I wonder if our lack of pilgrims is a failing on my part. We´re supposed to be here helping them out, but we´re holed-up at home instead, licking our wounds and eating our vegetables.
It´s not all joyless nursing here. Over in Sahagún the town is hopping with natives returned home for the holiday month and Asturians come down to enjoy the dry Meseta air. I need a haircut, but I shall have to live with my haystack demeanor for a while – even the peluquerias are packed-out! Bars and restaurants are offering all sorts of parties and specials, and one particular poster caught my eye:
Comida de India
Cena completa 12€
This was unusual on several levels. First, the locals are NOT eaters of foreign food, especially something as potentially spicy as Indian. (I´ve learned to not bring “foreign muck” to community dinners, as it will go practically untouched. Even apple pie, and baklava, alas! )
Second unusal thing was the setting. The cafe at the sports complex is a rough spot, where you might find a crude sandwich or a reheated frozen “pizza” among the Cheez-Kurls and ice pops and cold drafts. Dinners? Exotic foreign cuisine? No way, Jose.
And the price! Twelve Euros for three courses and wine? Not on this side of Mumbai. And just the idea of Tikka Masala translated to a Spanish palate was intriguing. We were SO there!
And we were not disappointed. It seems an Andalusian-African couple is running the place now, and is making a real effort. The woman pinned a colorful Indian tablecloth sari-style over her dress, and wore her hair in a long black braid. The man tacked Buddha posters and elephant-print cloths to the dining room walls, and lit incense sticks on a table laden with tropical fruit. He dimmed the lights, and ignited our little tabletop candle. Which was, unfortunately, made for repelling mosquitoes. (Combine several tables´ worth of these with joss-stick incense in a garage-size room, and the effect is exotic to the point of pleurisy.)
Theirs was not like any Indian food I´ve eaten before, but it was tasty, abundant, and served with care and even flair. By candlelight. It was weird and foreign and lovely, a beautiful way to spend an evening at the Polideportivo.
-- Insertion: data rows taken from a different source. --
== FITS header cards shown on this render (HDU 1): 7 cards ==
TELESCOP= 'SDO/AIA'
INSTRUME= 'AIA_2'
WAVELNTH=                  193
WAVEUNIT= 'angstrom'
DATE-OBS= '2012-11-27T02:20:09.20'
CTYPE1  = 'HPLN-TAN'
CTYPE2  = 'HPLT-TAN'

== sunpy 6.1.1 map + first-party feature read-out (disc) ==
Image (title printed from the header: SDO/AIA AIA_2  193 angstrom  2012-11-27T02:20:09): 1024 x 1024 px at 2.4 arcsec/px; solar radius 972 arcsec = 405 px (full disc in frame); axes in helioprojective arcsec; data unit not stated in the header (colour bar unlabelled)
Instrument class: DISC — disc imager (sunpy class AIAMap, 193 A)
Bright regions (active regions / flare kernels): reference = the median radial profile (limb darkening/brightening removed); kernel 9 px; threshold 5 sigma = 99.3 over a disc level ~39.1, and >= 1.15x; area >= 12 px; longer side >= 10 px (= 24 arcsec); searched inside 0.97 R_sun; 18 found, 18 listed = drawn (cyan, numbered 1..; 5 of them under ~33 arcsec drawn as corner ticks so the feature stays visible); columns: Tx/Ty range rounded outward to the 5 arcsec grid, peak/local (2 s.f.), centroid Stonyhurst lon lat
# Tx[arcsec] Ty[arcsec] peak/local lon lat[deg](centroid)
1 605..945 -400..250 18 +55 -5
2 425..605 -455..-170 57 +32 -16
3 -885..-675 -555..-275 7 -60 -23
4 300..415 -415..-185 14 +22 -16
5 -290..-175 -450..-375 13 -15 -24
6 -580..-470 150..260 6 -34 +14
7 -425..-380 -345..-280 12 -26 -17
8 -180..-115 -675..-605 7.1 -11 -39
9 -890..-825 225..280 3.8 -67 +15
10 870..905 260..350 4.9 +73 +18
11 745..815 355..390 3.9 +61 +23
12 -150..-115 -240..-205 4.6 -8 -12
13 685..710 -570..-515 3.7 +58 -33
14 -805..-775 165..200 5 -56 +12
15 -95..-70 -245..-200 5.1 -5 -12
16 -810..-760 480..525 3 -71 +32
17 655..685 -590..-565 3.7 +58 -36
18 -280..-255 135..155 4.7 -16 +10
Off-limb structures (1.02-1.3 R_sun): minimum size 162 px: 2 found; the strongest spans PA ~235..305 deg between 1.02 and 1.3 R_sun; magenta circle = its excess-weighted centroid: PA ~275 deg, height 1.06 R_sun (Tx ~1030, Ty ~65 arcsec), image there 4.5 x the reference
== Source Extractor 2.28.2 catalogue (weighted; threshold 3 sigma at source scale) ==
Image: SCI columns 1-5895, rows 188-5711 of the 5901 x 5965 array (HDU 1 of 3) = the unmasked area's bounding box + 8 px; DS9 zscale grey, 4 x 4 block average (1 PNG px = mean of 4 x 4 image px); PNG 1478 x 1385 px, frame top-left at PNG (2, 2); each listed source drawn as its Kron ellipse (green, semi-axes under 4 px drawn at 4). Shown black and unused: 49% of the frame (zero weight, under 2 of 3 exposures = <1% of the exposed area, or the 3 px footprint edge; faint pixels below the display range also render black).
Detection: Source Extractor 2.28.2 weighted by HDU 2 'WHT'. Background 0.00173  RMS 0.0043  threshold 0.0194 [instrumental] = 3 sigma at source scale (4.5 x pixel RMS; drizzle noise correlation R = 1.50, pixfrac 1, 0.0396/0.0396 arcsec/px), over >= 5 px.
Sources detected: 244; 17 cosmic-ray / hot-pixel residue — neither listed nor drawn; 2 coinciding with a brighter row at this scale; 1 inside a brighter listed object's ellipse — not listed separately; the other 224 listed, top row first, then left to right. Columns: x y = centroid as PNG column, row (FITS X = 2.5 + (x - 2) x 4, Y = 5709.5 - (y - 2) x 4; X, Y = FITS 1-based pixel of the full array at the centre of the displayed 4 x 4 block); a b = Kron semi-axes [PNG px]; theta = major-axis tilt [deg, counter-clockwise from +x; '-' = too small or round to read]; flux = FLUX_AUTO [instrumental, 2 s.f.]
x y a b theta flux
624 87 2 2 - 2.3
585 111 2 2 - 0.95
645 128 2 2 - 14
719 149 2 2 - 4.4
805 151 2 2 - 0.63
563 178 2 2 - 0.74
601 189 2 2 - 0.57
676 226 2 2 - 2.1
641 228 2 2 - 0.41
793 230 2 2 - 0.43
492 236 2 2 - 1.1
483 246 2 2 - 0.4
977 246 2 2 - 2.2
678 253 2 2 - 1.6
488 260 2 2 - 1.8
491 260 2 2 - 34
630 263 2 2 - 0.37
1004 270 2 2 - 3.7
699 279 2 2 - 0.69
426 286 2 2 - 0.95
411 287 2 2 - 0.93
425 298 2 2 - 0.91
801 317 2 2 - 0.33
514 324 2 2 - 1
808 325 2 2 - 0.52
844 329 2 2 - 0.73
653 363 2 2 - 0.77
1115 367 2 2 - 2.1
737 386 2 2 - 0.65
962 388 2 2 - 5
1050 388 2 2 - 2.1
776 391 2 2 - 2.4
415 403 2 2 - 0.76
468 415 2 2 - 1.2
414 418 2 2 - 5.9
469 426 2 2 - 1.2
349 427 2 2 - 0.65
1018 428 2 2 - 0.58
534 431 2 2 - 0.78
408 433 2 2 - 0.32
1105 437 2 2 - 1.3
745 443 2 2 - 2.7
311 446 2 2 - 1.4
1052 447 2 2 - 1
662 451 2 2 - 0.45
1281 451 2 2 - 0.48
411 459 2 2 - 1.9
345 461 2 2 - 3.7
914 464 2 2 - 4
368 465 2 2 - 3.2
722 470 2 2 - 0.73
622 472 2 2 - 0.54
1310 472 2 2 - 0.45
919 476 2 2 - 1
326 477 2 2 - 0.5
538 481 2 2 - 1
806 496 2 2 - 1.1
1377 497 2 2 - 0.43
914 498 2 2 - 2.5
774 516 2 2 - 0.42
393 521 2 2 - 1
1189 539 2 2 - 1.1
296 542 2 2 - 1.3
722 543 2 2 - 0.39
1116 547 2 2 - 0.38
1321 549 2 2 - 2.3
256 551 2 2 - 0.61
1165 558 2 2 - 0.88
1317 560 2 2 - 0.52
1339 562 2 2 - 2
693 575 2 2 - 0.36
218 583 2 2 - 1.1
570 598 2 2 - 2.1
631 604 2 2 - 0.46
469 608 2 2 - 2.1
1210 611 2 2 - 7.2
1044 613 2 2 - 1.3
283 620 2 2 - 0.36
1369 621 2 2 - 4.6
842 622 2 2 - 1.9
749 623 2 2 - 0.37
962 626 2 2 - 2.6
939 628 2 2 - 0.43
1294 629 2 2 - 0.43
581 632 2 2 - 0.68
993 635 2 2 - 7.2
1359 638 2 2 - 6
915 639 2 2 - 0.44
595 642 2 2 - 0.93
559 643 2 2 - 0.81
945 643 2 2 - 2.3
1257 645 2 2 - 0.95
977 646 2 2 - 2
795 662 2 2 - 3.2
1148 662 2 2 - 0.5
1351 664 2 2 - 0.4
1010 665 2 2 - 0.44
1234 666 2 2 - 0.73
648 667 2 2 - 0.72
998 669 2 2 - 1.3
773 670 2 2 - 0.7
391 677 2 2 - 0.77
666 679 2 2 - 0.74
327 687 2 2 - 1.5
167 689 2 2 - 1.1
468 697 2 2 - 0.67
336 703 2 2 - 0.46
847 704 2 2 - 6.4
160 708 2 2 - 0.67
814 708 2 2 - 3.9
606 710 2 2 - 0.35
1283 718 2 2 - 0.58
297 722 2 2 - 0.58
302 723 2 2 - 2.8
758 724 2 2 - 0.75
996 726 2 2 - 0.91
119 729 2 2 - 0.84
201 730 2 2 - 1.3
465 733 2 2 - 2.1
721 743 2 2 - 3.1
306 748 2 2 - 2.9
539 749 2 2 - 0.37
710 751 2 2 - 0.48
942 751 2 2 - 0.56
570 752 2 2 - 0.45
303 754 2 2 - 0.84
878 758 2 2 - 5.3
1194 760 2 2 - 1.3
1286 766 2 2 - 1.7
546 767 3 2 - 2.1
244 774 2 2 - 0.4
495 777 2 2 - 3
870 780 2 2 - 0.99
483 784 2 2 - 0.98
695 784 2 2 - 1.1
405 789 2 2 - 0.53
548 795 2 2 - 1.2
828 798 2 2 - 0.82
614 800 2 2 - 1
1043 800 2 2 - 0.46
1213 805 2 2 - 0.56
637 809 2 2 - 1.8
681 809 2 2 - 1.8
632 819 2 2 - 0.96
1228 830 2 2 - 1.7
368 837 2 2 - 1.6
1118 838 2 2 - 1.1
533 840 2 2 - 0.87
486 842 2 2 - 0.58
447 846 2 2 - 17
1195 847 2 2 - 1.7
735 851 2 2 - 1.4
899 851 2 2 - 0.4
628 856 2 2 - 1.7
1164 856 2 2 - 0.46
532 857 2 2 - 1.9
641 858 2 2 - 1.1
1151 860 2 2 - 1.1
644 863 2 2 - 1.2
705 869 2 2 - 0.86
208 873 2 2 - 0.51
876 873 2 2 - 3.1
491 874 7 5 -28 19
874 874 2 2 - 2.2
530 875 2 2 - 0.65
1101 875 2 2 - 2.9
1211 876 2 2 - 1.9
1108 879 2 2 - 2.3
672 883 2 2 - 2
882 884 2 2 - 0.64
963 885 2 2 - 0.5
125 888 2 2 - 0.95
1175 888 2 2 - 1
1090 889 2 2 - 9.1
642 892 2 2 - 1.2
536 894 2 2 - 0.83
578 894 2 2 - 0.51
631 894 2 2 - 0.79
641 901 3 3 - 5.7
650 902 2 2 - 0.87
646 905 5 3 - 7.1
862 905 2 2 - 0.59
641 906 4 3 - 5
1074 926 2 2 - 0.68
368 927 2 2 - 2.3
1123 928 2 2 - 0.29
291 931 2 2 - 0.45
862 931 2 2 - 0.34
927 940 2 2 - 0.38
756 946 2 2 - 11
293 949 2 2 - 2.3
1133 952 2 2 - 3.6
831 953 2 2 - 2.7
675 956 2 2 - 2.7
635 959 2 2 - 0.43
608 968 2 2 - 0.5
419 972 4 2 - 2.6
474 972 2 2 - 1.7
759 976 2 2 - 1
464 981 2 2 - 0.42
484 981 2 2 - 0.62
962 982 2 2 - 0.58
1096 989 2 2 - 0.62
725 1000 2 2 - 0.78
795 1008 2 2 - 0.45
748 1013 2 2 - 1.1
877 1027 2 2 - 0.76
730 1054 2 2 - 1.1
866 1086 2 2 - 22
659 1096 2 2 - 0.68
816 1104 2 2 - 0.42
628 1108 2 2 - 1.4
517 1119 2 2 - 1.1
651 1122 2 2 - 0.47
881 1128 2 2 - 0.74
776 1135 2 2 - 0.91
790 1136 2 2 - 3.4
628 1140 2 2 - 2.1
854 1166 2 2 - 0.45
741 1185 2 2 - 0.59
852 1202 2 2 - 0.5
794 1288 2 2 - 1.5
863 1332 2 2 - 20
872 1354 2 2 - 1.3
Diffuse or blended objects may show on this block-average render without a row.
We´ll be back. Every Saturday they will offer something different, the man said. Different, in Sahagún! Someone´s gotta support this kind of thing, even if we are all Anglos and Asturians.
We will bring along company, even. Soon our friend John Rafferty (aka “Johnnie Walker”) will hike to here on his epic journey from Madrid on an alternative camino. (he´s updating the CSJ Guide to the Camino de Madrid.) And Gareth, an English priest-in-training will show up here soon to help us out, part of his summer holiday. So we´ll have to get some pilgs in here to keep him occupied!
He´ll be here for the fiesta, coming up on the weekend of the 22nd. And here, too, will be Adam Levin, guitarrista, who is performing a concert for the village on Sunday afternoon. Word is the fiesta may be smaller than usual this year, as most of the Juli and Pilar families will be out of town that week. But we´ll do our best to beef up the numbers and jolly-up the joint with some charming foreigners. Maybe they´ll dance!